Veröffentlicht am 14.03.2016 • Von Giovanni Mària

Vom Glauben an die Kälte

Der Glaube an die Kälte

Die ganz Harten baden jetzt schon im See, joggen in Shorts – und schwärmen von stählerner Gesundheit. Was soll das?

Frau Geppert fühlt sich unterfordert. Es ist ihr zu warm. Nicht einmal die dünnste Eisschicht bedeckt das Wasser. Acht Grad Celsius hat die Berliner Luft nur – im Februar? Da kann man sich ja gleich in die Badewanne legen. Das tut Frau Geppert dann doch nicht, sondern sie steigt in den See, wie gewohnt. Jeden Sonntagmorgen um 10 Uhr trifft sich die stramme 66-Jährige mit ihren Vereinskollegen von den "Berliner Seehunden" am Orankesee im Stadtteil Hohenschönhausen. Dann ziehen sich die Seehunde nackt aus und gleiten ins ein Grad kalte Wasser. "Fünf Minuten halte ich das aus", sagt Carola Geppert, dann wärmt sie sich in der Februarluft auf. Aber nur kurz, denn zu ihrem Ritual gehören drei Badegänge. Andere Seehunde schwimmen eine halbe Stunde im See.

Seit 18 Jahren nimmt Carola Geppert regelmäßig im Winter ihre Eisbäder. Es habe ihre Laune verbessert, sagt sie, und ihre Haut gestrafft. Aber vor allem reagiere sie viel weniger empfindlich auf Kälte und werde nicht mehr so oft krank. Und wenn ihr Enkelsohn ihr aus der Kita doch mal eine Erkältung mitbringe, dann sei das nach drei Tagen erledigt.

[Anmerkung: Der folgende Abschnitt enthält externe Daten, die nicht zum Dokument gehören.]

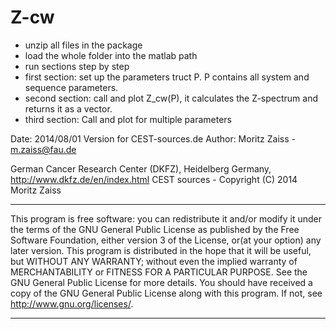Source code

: Z-cw
============

- unzip all files in the package
- load the whole folder into the matlab path
- run sections step by step
- first section: set up the parameters truct P. P contains all system and sequence parameters.
- second section: call and plot Z_cw(P), it calculates the Z-spectrum and returns it as a vector.
- third section: Call and plot for multiple parameters


Date: 2014/08/01 
Version for CEST-sources.de
Author: Moritz Zaiss  - m.zaiss@fau.de

German Cancer Research Center (DKFZ), Heidelberg Germany, http://www.dkfz.de/en/index.html
 CEST sources - Copyright (C) 2014  Moritz Zaiss
**********************************
This program is free software: you can redistribute it and/or modify it under the terms of the GNU General Public License as published by
the Free Software Foundation, either version 3 of the License, or(at your option) any later version.
This program is distributed in the hope that it will be useful, but WITHOUT ANY WARRANTY; without even the implied warranty of
 MERCHANTABILITY or FITNESS FOR A PARTICULAR PURPOSE.  See the GNU General Public License for more details.
 You should have received a copy of the GNU General Public License along with this program.  If not, see <http://www.gnu.org/licenses/>.
 **********************************

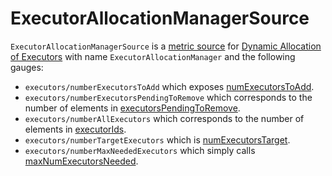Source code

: # ExecutorAllocationManagerSource

`ExecutorAllocationManagerSource` is a [metric source](../metrics/MetricsSystem.md) for [Dynamic Allocation of Executors](index.md) with name `ExecutorAllocationManager` and the following gauges:

* `executors/numberExecutorsToAdd` which exposes [numExecutorsToAdd](ExecutorAllocationManager.md#numExecutorsToAdd).
* `executors/numberExecutorsPendingToRemove` which corresponds to the number of elements in [executorsPendingToRemove](ExecutorAllocationManager.md#executorsPendingToRemove).
* `executors/numberAllExecutors` which corresponds to the number of elements in [executorIds](ExecutorAllocationManager.md#executorIds).
* `executors/numberTargetExecutors` which is [numExecutorsTarget](ExecutorAllocationManager.md#numExecutorsTarget).
* `executors/numberMaxNeededExecutors` which simply calls [maxNumExecutorsNeeded](ExecutorAllocationManager.md#maxNumExecutorsNeeded).
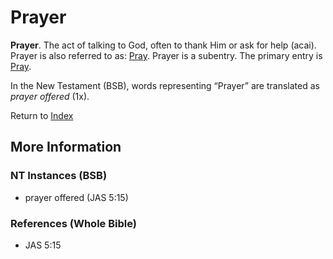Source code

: # Prayer
**Prayer**. 
The act of talking to God, often to thank Him or ask for help (acai). 
Prayer is also referred to as: 
[Pray](Pray.md). 
Prayer is a subentry. The primary entry is 
[Pray](Pray.md). 




In the New Testament (BSB), words representing “Prayer” are translated as 
*prayer offered* (1x). 


Return to [Index](00-Index.md)

## More Information

### NT Instances (BSB)

* prayer offered (JAS 5:15)



### References (Whole Bible)

* JAS 5:15



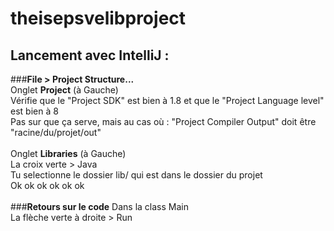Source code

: # theisepsvelibproject

## Lancement avec IntelliJ : 
###**File > Project Structure...**<br>
Onglet **Project** (à Gauche)<br>
Vérifie que le "Project SDK" est bien à 1.8 et que le "Project Language level" est bien à 8<br>
Pas sur que ça serve, mais au cas où : "Project Compiler Output" doit être "racine/du/projet/out"<br>
<br>
Onglet **Libraries** (à Gauche)<br>
La croix verte > Java<br>
Tu selectionne le dossier lib/ qui est dans le dossier du projet<br>
Ok ok ok ok ok ok <br>
<br>
###**Retours sur le code**
Dans la class Main<br>
La flèche verte à droite > Run<br>
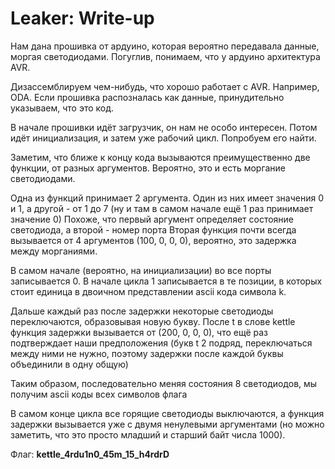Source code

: # Leaker: Write-up

Нам дана прошивка от ардуино, которая вероятно передавала данные, моргая
светодиодами. Погуглив, понимаем, что у ардуино архитектура AVR.

Дизассемблируем чем-нибудь, что хорошо работает с AVR. Например, ODA. Если
прошивка распозналась как данные, принудительно указываем, что это код.

В начале прошивки идёт загрузчик, он нам не особо интересен. Потом идёт
инициализация, и затем уже рабочий цикл. Попробуем его найти.

Заметим, что ближе к концу кода вызываются преимущественно две функции, от
разных аргументов. Вероятно, это и есть моргание светодиодами.

Одна из функций принимает 2 аргумента. Один из них имеет значения 0 и 1, а
другой - от 1 до 7 (ну и там в самом начале ещё 1 раз принимает значение 0)
Похоже, что первый аргумент определяет состояние светодиода, а второй - номер
порта Вторая функция почти всегда вызывается от 4 аргументов (100, 0, 0, 0),
вероятно, это задержка между морганиями.

В самом начале (вероятно, на инициализации) во все порты записывается 0. В
начале цикла 1 записывается в те позиции, в которых стоит единица в двоичном
представлении ascii кода символа k.

Дальше каждый раз после задержки некоторые светодиоды переключаются, образовывая
новую букву. После t в слове kettle функция задержки вызывается от (200, 0, 0,
0), что ещё раз подтверждает наши предположения (букв t 2 подряд, переключаться
между ними не нужно, поэтому задержки после каждой буквы объединили в одну
общую)

Таким образом, последовательно меняя состояния 8 светодиодов, мы получим ascii
коды всех символов флага

В самом конце цикла все горящие светодиоды выключаются, а функция задержки
вызывается уже с двумя ненулевыми аргументами (но можно заметить, что это просто
младший и старший байт числа 1000).

Флаг: **kettle_4rdu1n0_45m_15_h4rdrD**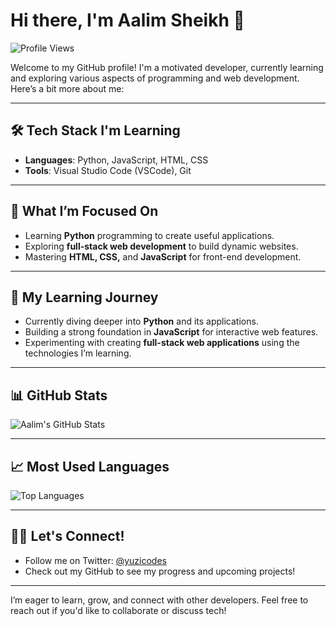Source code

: # Hi there, I'm Aalim Sheikh 👋

![Profile Views](https://komarev.com/ghpvc/?username=yuzicodes&color=blueviolet&style=flat-square)

Welcome to my GitHub profile! I'm a motivated developer, currently learning and exploring various aspects of programming and web development. Here’s a bit more about me:

---

## 🛠 Tech Stack I'm Learning

- **Languages**: Python, JavaScript, HTML, CSS
- **Tools**: Visual Studio Code (VSCode), Git

---

## 🎯 What I’m Focused On

- Learning **Python** programming to create useful applications.
- Exploring **full-stack web development** to build dynamic websites.
- Mastering **HTML, CSS,** and **JavaScript** for front-end development.

---

## 🌱 My Learning Journey

- Currently diving deeper into **Python** and its applications.
- Building a strong foundation in **JavaScript** for interactive web features.
- Experimenting with creating **full-stack web applications** using the technologies I’m learning.

---

## 📊 GitHub Stats

![Aalim's GitHub Stats](https://github-readme-stats.vercel.app/api?username=yuzicodes&show_icons=true&theme=radical)

---

## 📈 Most Used Languages

![Top Languages](https://github-readme-stats.vercel.app/api/top-langs/?username=yuzicodes&layout=compact&theme=radical)

---

## 🧑‍💻 Let's Connect!

- Follow me on Twitter: [@yuzicodes](https://x.com/yuzicodes)
- Check out my GitHub to see my progress and upcoming projects!

---

I’m eager to learn, grow, and connect with other developers. Feel free to reach out if you'd like to collaborate or discuss tech!
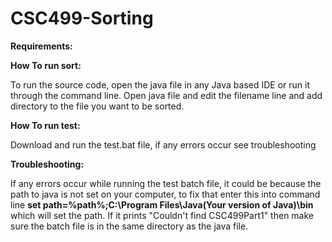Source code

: # CSC499-Sorting

**Requirements:**


**How To run sort:**

To run the source code, open the java file in any Java based IDE or run it through the command line. Open java file and edit the filename line and add directory to the file you want to be sorted.

**How To run test:**

Download and run the test.bat file, if any errors occur see troubleshooting

**Troubleshooting:**

If any errors occur while running the test batch file, it could be because the path to java is not set on your computer, to fix that enter this into command line **set path=%path%;C:\Program Files\Java\(Your version of Java)\bin** which will set the path. If it prints "Couldn't find CSC499Part1" then make sure the batch file is in the same directory as the java file.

Frau Geppert hat sich abgehärtet. Viele wünschen sich, unempfindlich gegen Kälte und Krankheit zu werden. Die Fans der Abhärtung sind bereit, dafür einiges auf sich zu nehmen: Sie springen in eiskaltes Wasser, sie werden zu Kaltduschern, joggen in kurzer Hose und Unterhemd durch den Schnee, manche sogar barfuß, sie drehen die Heizung nicht mehr auf. Kaum ein Online-Artikel über Erkältung oder Grippe, unter dem sich nicht mindestens ein Leserkommentar dieser Art findet: "Meine letzte Erkältung hatte ich vor (hier eine zweistellige Zahl einsetzen) Jahren. Seit ich regelmäßig im See bade / zu Hause nur noch nackt herumlaufe / bei offenem Fenster schlafe / die Heizung nicht mehr benutze, fühle ich mich besser / wacher / kräftiger / lebendiger als je zuvor." Der abgehärtete Mensch – er spricht gern über den wohlverdienten Lohn für seine Kälte-Qual.

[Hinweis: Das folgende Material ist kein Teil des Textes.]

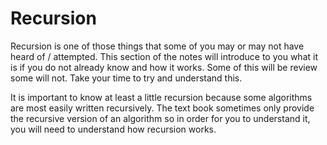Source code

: # Recursion

Recursion is one of those things that some of you may or may not have heard of / attempted.  This section of the notes will introduce to you what it is if you do not already know and how it works.  Some of this will be review some will not.  Take your time to try and understand this.

It is important to know at least a little recursion because some algorithms are most easily written recursively.  The text book sometimes only provide the recursive version of an algorithm so in order for you to understand it, you will need to understand how recursion works.
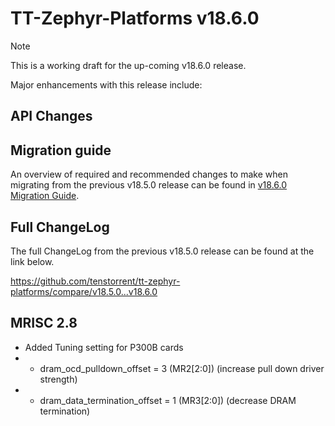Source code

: # TT-Zephyr-Platforms v18.6.0

> [!NOTE]
> This is a working draft for the up-coming v18.6.0 release.

[comment]: <> (We are pleased to announce the release of TT Zephyr Platforms firmware version 18.6.0 🥳🎉.)

Major enhancements with this release include:

[comment]: <> (H3 Performance Improvements, if applicable)
[comment]: <> (H3 New and Experimental Features, if applicable)
[comment]: <> (H3 External Project Collaboration Efforts, if applicable)
[comment]: <> (H3 Stability Improvements, if applicable)

[comment]: <> (H1 Security vulnerabilities fixed?)

## API Changes

[comment]: <> (H3 Removed APIs, H3 Deprecated APIs, H3 New APIs, if applicable)

[comment]: <> (UL PCIe)
[comment]: <> (UL DDR)
[comment]: <> (UL Ethernet)
[comment]: <> (UL Telemetry)
[comment]: <> (UL Debug / Developer Features)
[comment]: <> (UL Drivers)
[comment]: <> (UL Libraries)

[comment]: <> (H2 New Samples, if applicable)

[comment]: <> (UL PCIe)
[comment]: <> (UL DDR)
[comment]: <> (UL Ethernet)
[comment]: <> (UL Telemetry)
[comment]: <> (UL Debug / Developer Features)
[comment]: <> (UL Drivers)
[comment]: <> (UL Libraries)

[comment]: <> (H2 Other Notable Changes, if applicable)

[comment]: <> (UL PCIe)
[comment]: <> (UL DDR)
[comment]: <> (UL Ethernet)
[comment]: <> (UL Telemetry)
[comment]: <> (UL Debug / Developer Features)
[comment]: <> (UL Drivers)
[comment]: <> (UL Libraries)

[comment]: <> (H2 New Boards, if applicable)

## Migration guide

An overview of required and recommended changes to make when migrating from the previous v18.5.0 release can be found in [v18.6.0 Migration Guide](https://github.com/tenstorrent/tt-zephyr-platforms/tree/main/doc/release/migration-guide-v18.6.0.md).

## Full ChangeLog

The full ChangeLog from the previous v18.5.0 release can be found at the link below.

https://github.com/tenstorrent/tt-zephyr-platforms/compare/v18.5.0...v18.6.0

## MRISC 2.8 

- Added Tuning setting for P300B cards
- - dram_ocd_pulldown_offset = 3 (MR2[2:0]) (increase pull down driver strength)
- - dram_data_termination_offset = 1 (MR3[2:0]) (decrease DRAM termination)
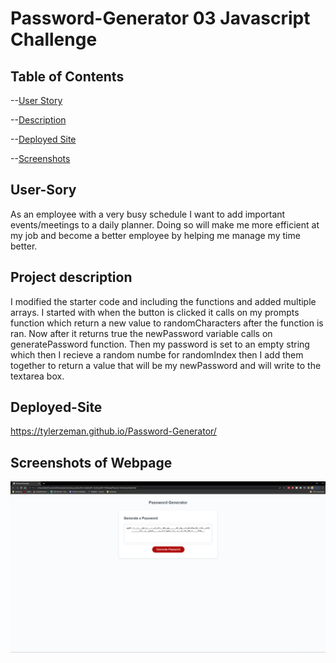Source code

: # Password-Generator 03 Javascript Challenge

## Table of Contents

--[User Story](#User-Story)

--[Description](#Description)

--[Deployed Site](#Deployed-Site)

--[Screenshots](#Screenshots)

## User-Sory

As an employee with a very busy schedule I want to add important events/meetings to a daily planner. Doing so will make me more efficient at my job and become a better
employee by helping me manage my time better.

## Project description

I modified the starter code and including the functions and added multiple arrays. I started with when the button is clicked it calls on my prompts function which return
a new value to randomCharacters after the function is ran. Now after it returns true the newPassword variable calls on generatePassword function. Then my password is set
to an empty string which then I recieve a random numbe for randomIndex then I add them together to return a value that will be my newPassword and will write to the
textarea box.

## Deployed-Site

https://tylerzeman.github.io/Password-Generator/

## Screenshots of Webpage

![Screenshot](/Assets/images/password-generator.png?raw=true "Screenshot")
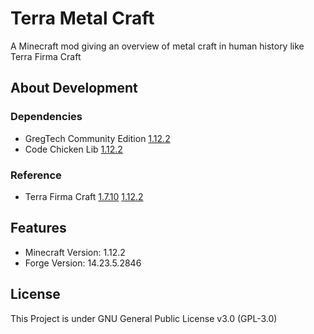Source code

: # Terra Metal Craft
A Minecraft mod giving an overview of metal craft in human history like Terra Firma Craft
## About Development
### Dependencies
* GregTech Community Edition [1.12.2](https://github.com/GregTechCE/GregTech)
* Code Chicken Lib [1.12.2](https://github.com/TheCBProject/CodeChickenLib/tree/1.12.x)
### Reference
* Terra Firma Craft [1.7.10](https://github.com/Deadrik/TFCraft) [1.12.2](https://github.com/TerraFirmaCraft/TerraFirmaCraft)
## Features
* Minecraft Version: 1.12.2
* Forge Version: 14.23.5.2846
## License
This Project is under GNU General Public License v3.0 (GPL-3.0)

Zugrunde liegt diese Logik: Wenn es kalt ist, erkältet man sich leicht. Also rüstet man sich gegen Kälte, dann kann sie einem nichts mehr anhaben. Aber kann man sich wirklich abhärten? Und falls ja, schützt es einen vor Krankheit?

"Wenn man Abhärten so definiert, dass man unempfindlicher gegenüber Kälte wird, dann lautet die Antwort: Ja, das kann man trainieren", sagt Rüdiger Köhling, Physiologe an der Universität Rostock. Wenn wir frieren, macht unser Körper erst einmal die Schotten dicht. "Die Blutgefäße verengen sich, das Blut fließt weniger in Arme, Beine und Haut und dafür mehr ins Körperinnere." Diese Zentralisierung soll den Wärmeverlust über die Haut senken und sicherstellen, dass die lebenswichtigen Organe nicht auskühlen.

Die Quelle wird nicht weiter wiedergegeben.